I think it may be related to VFS idmap and whether it’s possible for overlayfs to be mounted on top of a VFS idmapped mount. I suspect this may not be supported yet and is forcing Docker onto vfs mode. So basically the kernel change that came with the 22.04 to 24.04 upgrade has caused differences in what’s supported at the VFS/filesystem level.

I find it a bit weird that Docker just silently switches to a different storage backend though when it has existing data in another format. I’d have expected a startup failure stating that it wants to use overlayfs but can’t.

The way I would solve this properly these days, and in general the recommended setup anyway is to create a separate volume for your Docker data and have that mounted on /var/lib/docker. This avoids any of those potential shifting/idmap type issues.

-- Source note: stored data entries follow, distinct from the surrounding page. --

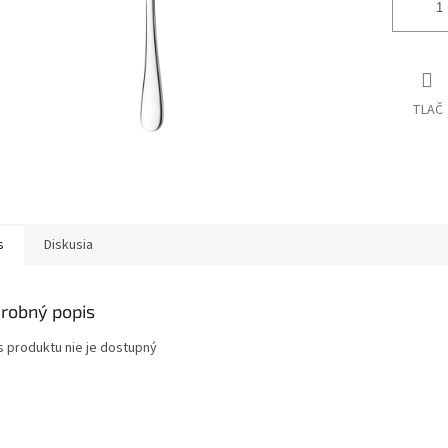
TLAČ
s
Diskusia
robný popis
s produktu nie je dostupný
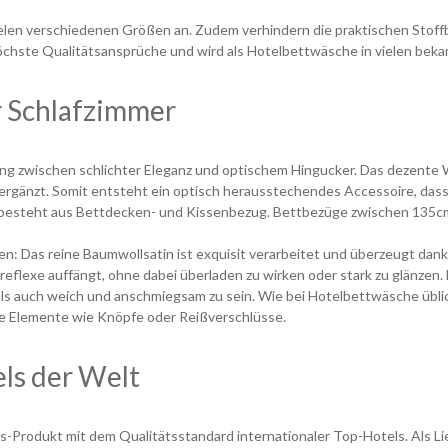
elen verschiedenen Größen an. Zudem verhindern die praktischen Stof
chste Qualitätsansprüche und wird als Hotelbettwäsche in vielen bek
r Schlafzimmer
ung zwischen schlichter Eleganz und optischem Hingucker. Das dezente 
rgänzt. Somit entsteht ein optisch herausstechendes Accessoire, dass 
 und besteht aus Bettdecken- und Kissenbezug. Bettbezüge zwischen 135c
n: Das reine Baumwollsatin ist exquisit verarbeitet und überzeugt dank
eflexe auffängt, ohne dabei überladen zu wirken oder stark zu glänzen. 
t als auch weich und anschmiegsam zu sein. Wie bei Hotelbettwäsche üb
de Elemente wie Knöpfe oder Reißverschlüsse.
els der Welt
us-Produkt mit dem Qualitätsstandard internationaler Top-Hotels. Als 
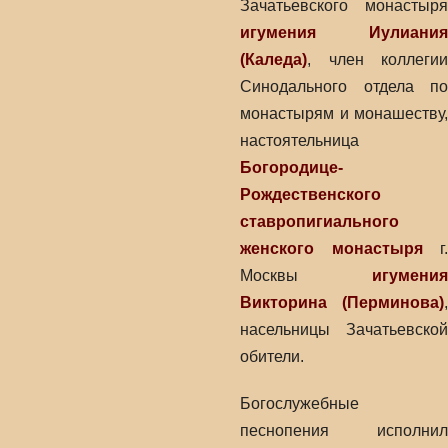
Зачатьевского монастыря
игумения Иулиания
(Каледа)
, член коллегии
Синодального отдела по
монастырям и монашеству,
настоятельница
Богородице-
Рождественского
cтавропигиального
женского монастыря
г.
Москвы
игумения
Викторина (Перминова)
,
насельницы Зачатьевской
обители.
Богослужебные
песнопения исполнил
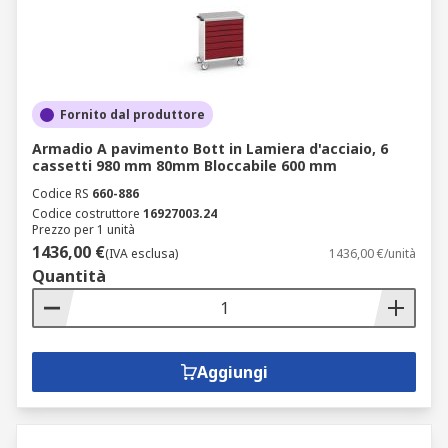
Fornito dal produttore
Armadio A pavimento Bott in Lamiera d'acciaio, 6
cassetti 980 mm 80mm Bloccabile 600 mm
Codice RS
660-886
Codice costruttore
16927003.24
Prezzo per 1 unità
1436,00 €
(IVA esclusa)
1436,00 €/unità
Quantità
Aggiungi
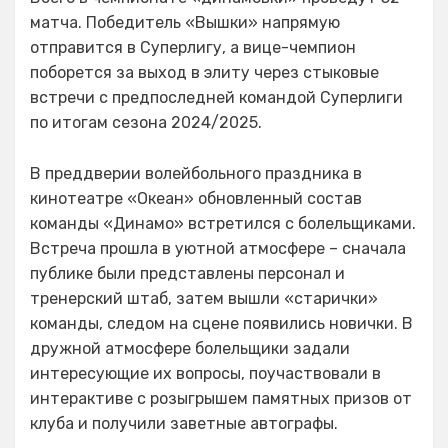
матча. Победитель «Вышки» напрямую
отправится в Суперлигу, а вице-чемпион
поборется за выход в элиту через стыковые
встречи с предпоследней командой Суперлиги
по итогам сезона 2024/2025.
В преддверии волейбольного праздника в
кинотеатре «Океан» обновленный состав
команды «Динамо» встретился с болельщиками.
Встреча прошла в уютной атмосфере – сначала
публике были представлены персонал и
тренерский штаб, затем вышли «старички»
команды, следом на сцене появились новички. В
дружной атмосфере болельщики задали
интересующие их вопросы, поучаствовали в
интерактиве с розыгрышем памятных призов от
клуба и получили заветные автографы.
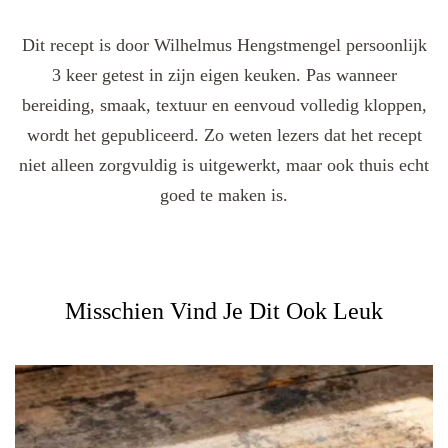
Dit recept is door Wilhelmus Hengstmengel persoonlijk
3 keer getest in zijn eigen keuken. Pas wanneer
bereiding, smaak, textuur en eenvoud volledig kloppen,
wordt het gepubliceerd. Zo weten lezers dat het recept
niet alleen zorgvuldig is uitgewerkt, maar ook thuis echt
goed te maken is.
Misschien Vind Je Dit Ook Leuk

For existing containers, you should be able to move from whatever you have today to a setup with a separate /var/lib/docker by doing:

  • incus storage volume create default my-docker size=100GiB
  • incus config device add my-container docker pool=default source=my-docker path=/mnt/docker
  • incus exec my-container – systemctl stop docker
  • incus exec my-container – sh -c “mv /var/lib/docker/* /mnt/docker/”
  • incus stop my-container
  • incus config device set my-container docker path=/var/lib/docker
  • incus start my-container

So basically moving all the Docker data from the container’s rootfs to the new separate volume.